Ich vermute, dass es mit Vertrauen ebenso ist, wie mit Ansehen: entweder man hat es oder nicht. Hat man es nicht, so erlangt man es nicht dadurch, dass man sagt, es zu haben. Zudem ist es verlorene Liebesmüh es ständig zu wiederholen, da ich es nicht öffentlich ausrufen müsste, wenn ich Ansehen genießen oder Vertrauen erwecken würde. Umso mehr, wenn ich über diese Eigenschaften nicht verfüge.

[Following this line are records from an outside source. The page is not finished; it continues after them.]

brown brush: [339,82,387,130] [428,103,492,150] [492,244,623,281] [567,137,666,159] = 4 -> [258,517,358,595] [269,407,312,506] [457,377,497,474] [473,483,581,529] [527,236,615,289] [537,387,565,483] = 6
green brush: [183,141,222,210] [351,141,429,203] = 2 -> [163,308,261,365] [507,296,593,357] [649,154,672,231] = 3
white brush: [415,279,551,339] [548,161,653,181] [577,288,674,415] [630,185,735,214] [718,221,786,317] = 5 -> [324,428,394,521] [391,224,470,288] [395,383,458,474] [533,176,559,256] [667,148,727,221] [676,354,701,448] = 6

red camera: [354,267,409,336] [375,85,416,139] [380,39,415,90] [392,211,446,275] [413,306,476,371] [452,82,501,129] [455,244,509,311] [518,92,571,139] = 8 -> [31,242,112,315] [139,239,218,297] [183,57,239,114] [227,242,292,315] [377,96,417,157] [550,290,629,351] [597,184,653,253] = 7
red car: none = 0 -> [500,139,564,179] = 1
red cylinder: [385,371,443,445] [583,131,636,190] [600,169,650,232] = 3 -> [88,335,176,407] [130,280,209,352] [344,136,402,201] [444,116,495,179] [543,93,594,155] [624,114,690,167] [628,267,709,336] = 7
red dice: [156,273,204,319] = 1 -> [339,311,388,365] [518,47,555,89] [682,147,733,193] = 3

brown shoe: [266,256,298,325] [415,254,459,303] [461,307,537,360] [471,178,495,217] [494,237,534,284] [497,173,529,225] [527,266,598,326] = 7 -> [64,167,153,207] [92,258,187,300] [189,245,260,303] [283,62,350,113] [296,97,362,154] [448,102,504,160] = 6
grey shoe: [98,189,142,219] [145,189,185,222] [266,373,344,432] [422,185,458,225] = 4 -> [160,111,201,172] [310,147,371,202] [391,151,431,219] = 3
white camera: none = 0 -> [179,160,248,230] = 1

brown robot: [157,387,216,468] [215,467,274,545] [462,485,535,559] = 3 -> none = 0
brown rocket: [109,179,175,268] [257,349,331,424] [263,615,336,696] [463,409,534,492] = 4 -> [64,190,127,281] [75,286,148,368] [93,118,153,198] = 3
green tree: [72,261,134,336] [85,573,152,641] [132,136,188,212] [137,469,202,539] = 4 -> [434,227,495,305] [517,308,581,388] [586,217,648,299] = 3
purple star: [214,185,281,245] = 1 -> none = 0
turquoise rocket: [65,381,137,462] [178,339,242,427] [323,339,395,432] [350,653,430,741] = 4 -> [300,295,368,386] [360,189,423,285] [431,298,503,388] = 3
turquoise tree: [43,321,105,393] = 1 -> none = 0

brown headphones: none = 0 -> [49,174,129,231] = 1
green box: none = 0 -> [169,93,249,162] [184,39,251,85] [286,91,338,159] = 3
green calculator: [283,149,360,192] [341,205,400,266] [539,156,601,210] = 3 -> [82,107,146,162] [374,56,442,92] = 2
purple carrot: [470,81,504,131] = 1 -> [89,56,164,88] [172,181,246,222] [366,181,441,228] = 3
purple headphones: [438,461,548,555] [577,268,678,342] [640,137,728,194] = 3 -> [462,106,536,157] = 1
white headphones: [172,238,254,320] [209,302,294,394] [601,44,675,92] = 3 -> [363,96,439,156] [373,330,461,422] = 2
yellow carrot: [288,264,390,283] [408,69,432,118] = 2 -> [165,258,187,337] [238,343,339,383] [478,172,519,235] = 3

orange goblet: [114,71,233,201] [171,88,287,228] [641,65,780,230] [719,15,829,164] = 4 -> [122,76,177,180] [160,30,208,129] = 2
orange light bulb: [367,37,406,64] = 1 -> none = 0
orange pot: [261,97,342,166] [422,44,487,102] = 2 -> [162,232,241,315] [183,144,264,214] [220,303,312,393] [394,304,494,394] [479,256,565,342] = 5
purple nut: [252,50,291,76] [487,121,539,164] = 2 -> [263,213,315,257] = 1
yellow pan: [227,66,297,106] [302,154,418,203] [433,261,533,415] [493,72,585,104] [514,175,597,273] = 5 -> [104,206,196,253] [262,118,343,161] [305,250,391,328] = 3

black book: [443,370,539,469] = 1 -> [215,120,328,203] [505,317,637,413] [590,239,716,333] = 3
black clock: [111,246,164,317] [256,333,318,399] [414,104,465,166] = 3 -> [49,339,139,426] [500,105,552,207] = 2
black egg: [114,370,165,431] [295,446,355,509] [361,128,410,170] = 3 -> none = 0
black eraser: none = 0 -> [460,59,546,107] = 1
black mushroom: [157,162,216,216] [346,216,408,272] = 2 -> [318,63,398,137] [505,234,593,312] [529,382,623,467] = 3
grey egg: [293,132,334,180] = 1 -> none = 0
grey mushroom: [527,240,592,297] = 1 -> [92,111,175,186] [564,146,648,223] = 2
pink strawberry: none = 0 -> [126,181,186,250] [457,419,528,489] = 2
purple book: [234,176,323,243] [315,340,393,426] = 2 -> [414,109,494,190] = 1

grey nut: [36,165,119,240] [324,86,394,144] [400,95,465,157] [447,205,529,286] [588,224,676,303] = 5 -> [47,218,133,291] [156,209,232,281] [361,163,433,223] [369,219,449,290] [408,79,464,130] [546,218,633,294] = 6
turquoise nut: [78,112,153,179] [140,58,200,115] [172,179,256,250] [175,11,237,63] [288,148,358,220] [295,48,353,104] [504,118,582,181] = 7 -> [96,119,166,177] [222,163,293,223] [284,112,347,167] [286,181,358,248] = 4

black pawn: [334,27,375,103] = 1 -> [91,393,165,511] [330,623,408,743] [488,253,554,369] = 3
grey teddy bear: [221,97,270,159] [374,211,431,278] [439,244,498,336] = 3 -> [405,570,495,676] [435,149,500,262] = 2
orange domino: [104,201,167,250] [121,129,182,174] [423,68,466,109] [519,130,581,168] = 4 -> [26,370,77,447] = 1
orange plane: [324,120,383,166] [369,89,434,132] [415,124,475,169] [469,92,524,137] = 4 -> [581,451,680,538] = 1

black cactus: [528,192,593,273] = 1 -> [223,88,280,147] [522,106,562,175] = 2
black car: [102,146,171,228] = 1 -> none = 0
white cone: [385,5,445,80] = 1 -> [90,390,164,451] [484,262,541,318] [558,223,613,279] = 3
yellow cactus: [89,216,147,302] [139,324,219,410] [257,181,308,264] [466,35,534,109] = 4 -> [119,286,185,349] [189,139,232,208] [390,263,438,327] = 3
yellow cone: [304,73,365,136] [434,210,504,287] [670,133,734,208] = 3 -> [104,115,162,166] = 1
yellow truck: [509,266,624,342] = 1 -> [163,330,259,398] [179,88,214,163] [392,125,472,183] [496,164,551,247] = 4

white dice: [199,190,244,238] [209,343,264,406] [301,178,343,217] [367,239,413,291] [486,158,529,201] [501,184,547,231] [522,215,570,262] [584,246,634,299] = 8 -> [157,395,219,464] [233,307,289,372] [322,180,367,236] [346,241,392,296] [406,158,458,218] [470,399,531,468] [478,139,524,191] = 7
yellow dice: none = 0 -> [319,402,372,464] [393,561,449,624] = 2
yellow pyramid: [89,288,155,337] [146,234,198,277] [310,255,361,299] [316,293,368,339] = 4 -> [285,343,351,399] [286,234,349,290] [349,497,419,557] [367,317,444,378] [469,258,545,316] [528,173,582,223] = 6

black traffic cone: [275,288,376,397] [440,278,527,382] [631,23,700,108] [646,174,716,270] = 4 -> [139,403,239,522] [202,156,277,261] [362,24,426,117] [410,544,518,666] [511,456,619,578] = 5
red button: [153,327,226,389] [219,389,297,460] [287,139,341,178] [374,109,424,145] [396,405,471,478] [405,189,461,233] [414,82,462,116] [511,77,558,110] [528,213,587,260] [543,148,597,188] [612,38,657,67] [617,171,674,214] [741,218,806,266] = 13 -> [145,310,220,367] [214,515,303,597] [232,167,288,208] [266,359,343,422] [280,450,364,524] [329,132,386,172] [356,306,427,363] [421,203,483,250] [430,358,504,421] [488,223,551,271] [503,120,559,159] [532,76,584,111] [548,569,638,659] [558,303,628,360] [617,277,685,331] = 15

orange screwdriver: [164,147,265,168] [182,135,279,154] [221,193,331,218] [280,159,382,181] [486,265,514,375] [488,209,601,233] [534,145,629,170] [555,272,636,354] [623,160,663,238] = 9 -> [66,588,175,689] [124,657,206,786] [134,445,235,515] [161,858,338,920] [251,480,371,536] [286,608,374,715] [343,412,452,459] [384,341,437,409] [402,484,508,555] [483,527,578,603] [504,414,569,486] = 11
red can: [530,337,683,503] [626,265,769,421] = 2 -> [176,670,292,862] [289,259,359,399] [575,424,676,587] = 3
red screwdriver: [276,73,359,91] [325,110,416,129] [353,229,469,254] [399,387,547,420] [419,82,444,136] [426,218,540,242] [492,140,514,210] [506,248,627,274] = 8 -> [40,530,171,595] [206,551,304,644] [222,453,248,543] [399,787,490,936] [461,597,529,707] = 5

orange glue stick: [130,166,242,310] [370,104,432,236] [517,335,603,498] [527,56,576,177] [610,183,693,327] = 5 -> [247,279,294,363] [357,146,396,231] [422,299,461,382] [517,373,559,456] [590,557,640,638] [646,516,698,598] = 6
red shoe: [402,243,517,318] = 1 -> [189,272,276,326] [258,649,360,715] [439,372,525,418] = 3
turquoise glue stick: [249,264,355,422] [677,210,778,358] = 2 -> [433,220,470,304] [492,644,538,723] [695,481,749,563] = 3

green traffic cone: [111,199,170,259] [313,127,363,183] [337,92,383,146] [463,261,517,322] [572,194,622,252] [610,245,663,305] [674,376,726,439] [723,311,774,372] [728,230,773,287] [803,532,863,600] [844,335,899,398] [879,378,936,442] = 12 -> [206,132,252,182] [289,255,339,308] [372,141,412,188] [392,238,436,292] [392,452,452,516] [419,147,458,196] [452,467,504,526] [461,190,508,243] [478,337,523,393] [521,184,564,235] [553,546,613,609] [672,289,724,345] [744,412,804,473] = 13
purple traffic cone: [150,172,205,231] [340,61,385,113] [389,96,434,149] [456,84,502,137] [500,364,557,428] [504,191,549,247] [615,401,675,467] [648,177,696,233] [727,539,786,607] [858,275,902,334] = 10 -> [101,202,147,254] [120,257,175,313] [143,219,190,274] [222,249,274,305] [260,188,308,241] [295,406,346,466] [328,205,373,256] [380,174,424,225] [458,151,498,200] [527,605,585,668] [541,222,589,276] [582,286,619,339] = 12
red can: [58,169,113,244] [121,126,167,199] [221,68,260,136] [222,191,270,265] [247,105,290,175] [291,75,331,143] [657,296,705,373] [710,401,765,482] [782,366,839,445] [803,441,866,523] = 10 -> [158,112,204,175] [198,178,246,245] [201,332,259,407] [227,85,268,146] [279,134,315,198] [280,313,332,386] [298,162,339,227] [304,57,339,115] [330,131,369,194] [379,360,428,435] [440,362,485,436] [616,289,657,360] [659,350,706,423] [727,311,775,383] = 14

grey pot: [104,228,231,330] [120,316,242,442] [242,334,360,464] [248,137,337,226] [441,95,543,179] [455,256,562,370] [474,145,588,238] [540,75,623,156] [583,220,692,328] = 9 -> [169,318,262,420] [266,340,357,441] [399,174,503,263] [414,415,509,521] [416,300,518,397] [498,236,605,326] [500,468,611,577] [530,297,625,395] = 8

Es ist angebracht, die eigene Rede zu mäßigen, grade wenn es um Attitüden und Prinzipien geht, die das eigene Handeln involvieren. Das, was zu sagen ist sollte knapp und gut abgestimmt und nach dem Zuhören formuliert werden. Es ist nicht dasselbe zu sagen “wir” sind eine Familie, ein verantwortungsbewusstes Unternehmen, etc., wie auszudrücken „wir möchten gerne sein“ oder „versuchen zu sein“. Die Fragen, die mich von Führungskräften erreichen, bestätigen, dass interne Probleme im Unternehmen oftmals darauf zurückzuführen sind -und sich grundsätzlich verschlimmern- dass auf das ehrliche Klagen der Leute, die das Unternehmen bilden, immer mit dergleichen institutionellen, automatischen Rhetorik geantwortet wird.

Vertrauen in Personen und Unternehmen

Der deutsche Professor unterstreicht die Wichtigkeit körperschaftlicher Entscheidungen. Wahrzunehmen, dass etwas, was dem Unternehmen angeblich Gewinne einbringt, den Personen schadet, versetzt sensible Führungskräfte in Alarmbereitschaft. Eine Kommunikation, die zuhört und diese Pathologien erkennt, unterstützt die Direktion darin, ihre Entscheidungen zu überdenken und die richtigen Entscheidungen zu treffen. Dies ist der Schlüsselmoment, um die Erfolgsformel anzuwenden: Kommunikation + Kohärenz = Vertrauen. Es ist sogar so, dass inhaltlose Rhetorik ihre Folgen hat. Franz Kafka erklärte, die Tatsache, dass sein Vater, der in seinen Augen solch außerordentliche Autorität besäße, seine eigenen Vorschriften nicht respektiere, habe Spuren in seinem Leben hinterlassen.

Für Spaemann bestätigt sich die Treue nur wenn es sich zeige, dass ein Unternehmen seine Verluste aus freien Stücken auf sich nehme, damit wir nicht ungerechtfertigten Schaden leiden. Ist das Vertrauen einmal zerstört, kann es wieder aufgebaut werden, allerdings nur sehr langsam. Zudem, im Gegensatz zu persönlichem Vertrauen, welches jederzeit durch eine Änderung des Verhaltens wiederhergestellt werden könne, existiere nach Spaemann eine Reaktion dieser Wesensart bei Unternehmen nicht.

Für verlorenes oder nie gewonnenes Vertrauen gibt es eine heilende chirurgische Lösung, deren Nebenwirkungen kaum eine strahlende Zukunft überschatten: um Verzeihung bitten. Wenn wir schuldig sind, ist es nur recht. Und wenn wir uns immer absolut unschuldig fühlen… sollten wir uns noch einmal genauer betrachten.

Kommunikation und Vertrauen kann man nicht improvisieren. So wie Talleyrand bezüglich politischer Aktivitäten urteilte, dass, wenn es dringend sei, es bereits zu spät sei.